Turning next to FIGS. 5A and 5B, there is depicted a further aspect of the driver in accordance with an alternative embodiment. In particular, the upper sections of each arm have associated therewith a locking mechanism 150. As depicted in FIGS. 5A and 5B, mechanism 150 is a ratchet mechanism, wherein each arm includes a tab 152 extending therefrom, where at least one side has a series of angled grooves or cuts 154, and the grooves may be suitably mated with grooves on a tab of the opposing arm to lock the arms. Such mechanisms are well known to those familiar with surgical instruments. Although a ratchet is shown in the figures, it will be appreciated that other mechanism may be employed to bias, hold or lock the driver 100 in a generally closed position—where the opposing surfaces at the opposite ends of the arms are urged to contact one another (e.g., to hold a suture needle therebetween). Alternatives considered include single springs 158, double springs, springs with rollers and a double spring with a ball and socket joint. Again, such mechanisms are known for use in medical instruments as well as other hand-operated tools.
Referring now to FIGS. 6A, 6B and 7, depicted therein is yet another alternative embodiment that is believed particularly suitable for ease of manufacturing and use. In particular, the driver 100 is formed with an arm 110 that is made from at least two components 110 a and 110 b. The arm 110 is divided in the midsection, and lower component 110 a is joined or mated with upper component 110 b to complete the arm 110. As will be appreciated from FIG. 6B, component 110 a includes an opposing surface section 120 as previously described, but includes a reduced size elongated section 170, where elongated section 170 is of a dimension smaller than that of component 110 b and of arm 112. This facilitates the assembly of arm 110 after the elongated section 170 has been inserted through an aperture 180 in arm 112. In this design, a completely boxed hinge or pivot 114 is provided, and the need for a second angle at the upper section of arm 110 is eliminated—the aperture 180 providing clearance to elongated section 170 over a full range of motion for the driver.

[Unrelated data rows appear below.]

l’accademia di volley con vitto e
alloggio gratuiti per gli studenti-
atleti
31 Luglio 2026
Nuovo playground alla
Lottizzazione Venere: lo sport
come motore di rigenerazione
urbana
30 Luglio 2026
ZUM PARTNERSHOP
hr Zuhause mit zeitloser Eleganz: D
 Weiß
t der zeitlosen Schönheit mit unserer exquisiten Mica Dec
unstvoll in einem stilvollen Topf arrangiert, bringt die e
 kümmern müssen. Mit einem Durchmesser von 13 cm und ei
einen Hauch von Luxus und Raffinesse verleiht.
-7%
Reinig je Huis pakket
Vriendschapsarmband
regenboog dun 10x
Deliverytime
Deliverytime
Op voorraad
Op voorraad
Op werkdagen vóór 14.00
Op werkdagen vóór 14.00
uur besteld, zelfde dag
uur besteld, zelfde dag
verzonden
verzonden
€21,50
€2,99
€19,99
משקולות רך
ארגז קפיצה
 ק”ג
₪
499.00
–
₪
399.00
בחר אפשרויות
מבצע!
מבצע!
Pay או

It is further contemplated, based upon the configuration of FIGS. 6A-7, that a driver 100 may be produced with varying lengths of midsections 122, or that a midsection component of one length may be substituted for a midsection component of a different length, on both arms of course, so as to provide an adjustable driver. Such an instrument would be of benefit in situations where a user may wish to have an instrument suitable for reaching into deeper cavities, but does not wish to purchase several drivers of different sizes. The design of FIGS. 6A-7, in addition to the features noted above, permits the substitution of different length mid-sections at the user's discretion.

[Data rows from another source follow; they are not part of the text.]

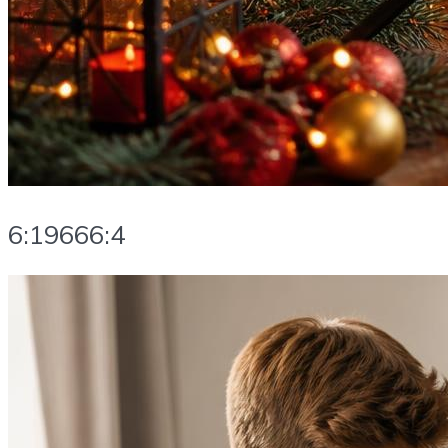
6:19666:4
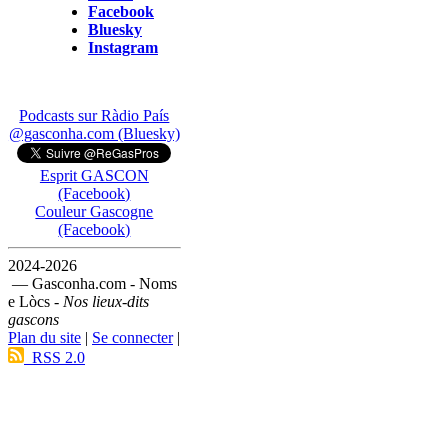
Facebook
Bluesky
Instagram
Podcasts sur Ràdio País
@gasconha.com (Bluesky)
Esprit GASCON
(Facebook)
Couleur Gascogne
(Facebook)
2024-2026
— Gasconha.com - Noms
e Lòcs -
Nos lieux-dits
gascons
Plan du site
|
Se connecter
|
RSS 2.0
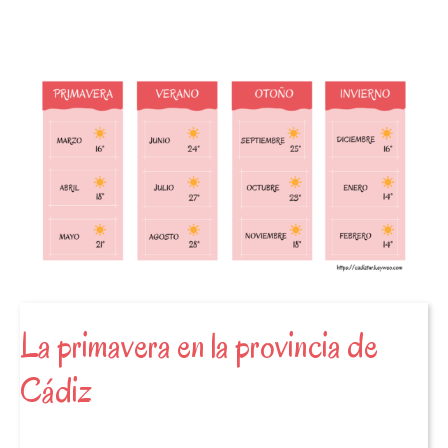
La primavera en la provincia de
Cádiz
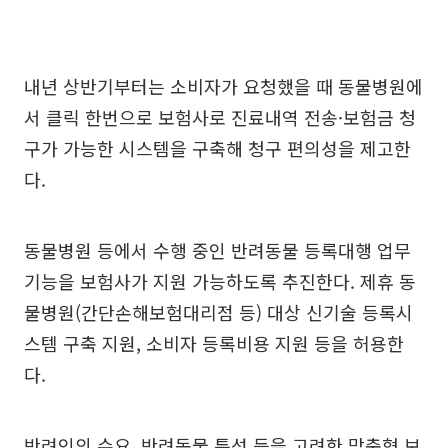
내년 상반기부터는 소비자가 요청했을 때 동물병원에
서 클릭 한번으로 보험사로 진료내역 전송·보험금 청
구가 가능한 시스템을 구축해 청구 편의성을 제고한
다.
동물병원 등에서 수행 중인 반려동물 등록대행 업무
기능을 보험사가 지원 가능하도록 추진한다. 제휴 동
물병원(간단손해보험대리점 등) 대상 신기술 등록시
스템 구축 지원, 소비자 등록비용 지원 등을 허용한
다.
반려인의 수요, 반려동물 특성 등을 고려한 맞춤형 보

It will be appreciated that various of the above-disclosed and other features and functions, or alternatives thereof, may be desirably combined into many other different systems or applications. Also that various presently unforeseen or unanticipated alternatives, modifications, variations or improvements therein may be subsequently made by those skilled in the art which are also intended to be encompassed by the following claims.